Wolseley numbers affected by £245m impairment charge
LEAMINGTON Spa building supplies group Wolseley has seen revenue increase but profit before tax is down markedly.
Its figures have been impacted by an impairment charge of £245m relating to acquired intangibles in the Nordics arising from the acquisition of DT Group in 2006.
Its results for the half year ended January 31, released today, show that H12015 revenue was £6.43bn, an 8.9% increase on H12014’s £5.9bn.
But profit before tax was down by £209m from £312m to £103m.
More positively, though, the firm’s trading profit from on-going businesses was up by 11.1% from £351m to £390m.
The firm’s net debt has increased from £927m to £1.22bn.
The firm points to continued strong growth, market share gains and record trading margin of 7.9% in the US and further strong growth of e-commerce, now 13% of group revenue at £811m.
Wolseley completed seven bolt-on acquisitions with annualised revenue of £57m dueing the period and reports five further acquisitions since the period end with annualised revenue of £70m.
And it revealed it is close to concluding the disposal of its French wood businesses, subject to consultation, and has commenced the sales process for the remaining French building materials business.
Ian Meakins, chief executive, said: “The group delivered a good trading performance and the ongoing trading margin improved by 20 basis points to 6.1 per cent.
“This was driven by the USA where all of our businesses strongly outperformed their markets and we achieved a record 7.9% trading margin.
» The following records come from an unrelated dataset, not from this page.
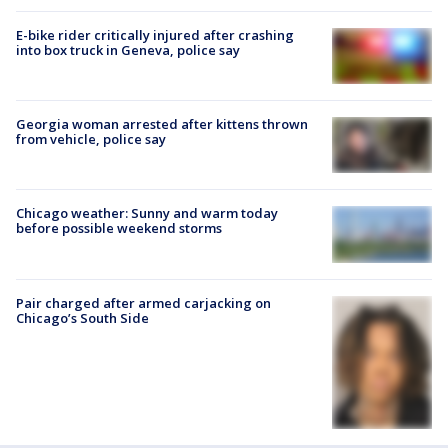
E-bike rider critically injured after crashing
into box truck in Geneva, police say
Georgia woman arrested after kittens thrown
from vehicle, police say
Chicago weather: Sunny and warm today
before possible weekend storms
Pair charged after armed carjacking on
Chicago’s South Side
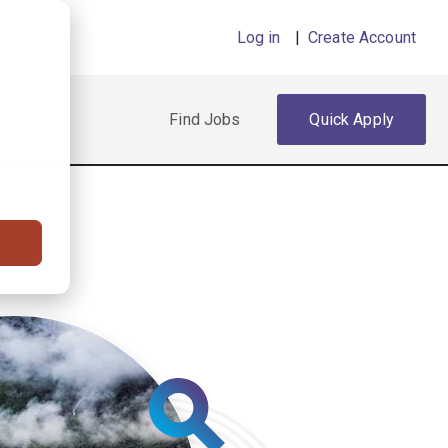
Log in
|
Create Account
Find Jobs
Quick Apply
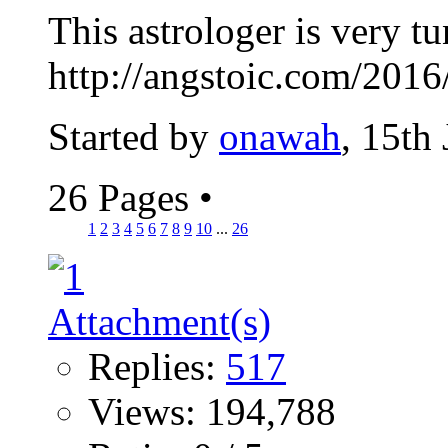
This astrologer is very t
http://angstoic.com/2016
Started by
onawah
, 15th
26 Pages
•
1
2
3
4
5
6
7
8
9
10
...
26
Replies:
517
Views: 194,788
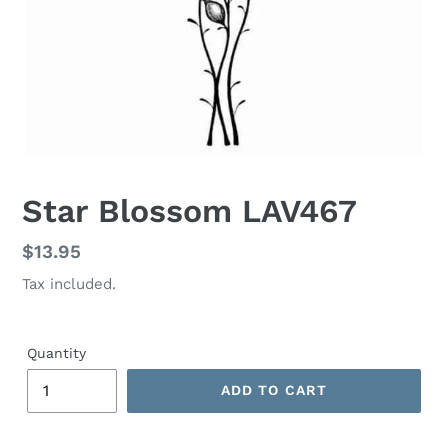
Star Blossom LAV467
Regular
$13.95
price
Tax included.
Quantity
ADD TO CART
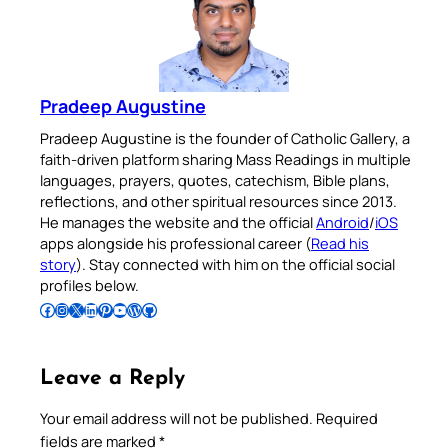
Pradeep Augustine
Pradeep Augustine is the founder of Catholic Gallery, a
faith-driven platform sharing Mass Readings in multiple
languages, prayers, quotes, catechism, Bible plans,
reflections, and other spiritual resources since 2013.
He manages the website and the official
Android
/
iOS
apps alongside his professional career (
Read his
story
). Stay connected with him on the official social
profiles below.
Follow Pradeep on Facebook
Follow Pradeep on Instagram
Follow Pradeep on X
Follow Pradeep on LinkedIn
Follow Pradeep on Pinterest
Subscribe to Pradeep’s Youtube Channel
Follow Pradeep on WordPress
Follow Pradeep on GitHub
Leave a Reply
Your email address will not be published.
Required
fields are marked
*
“We generated better like-for-like revenue growth in Europe, despite challenging markets, as we invested in sales and marketing activity to stimulate demand. We are taking action to improve profitability in Europe in the second half.”
“We continued to make good progress in our on-going investment programme to improve the efficiency of our business model. This remains a key component of our strategy to enhance customer service, whilst driving sustained market outperformance and margin expansion.”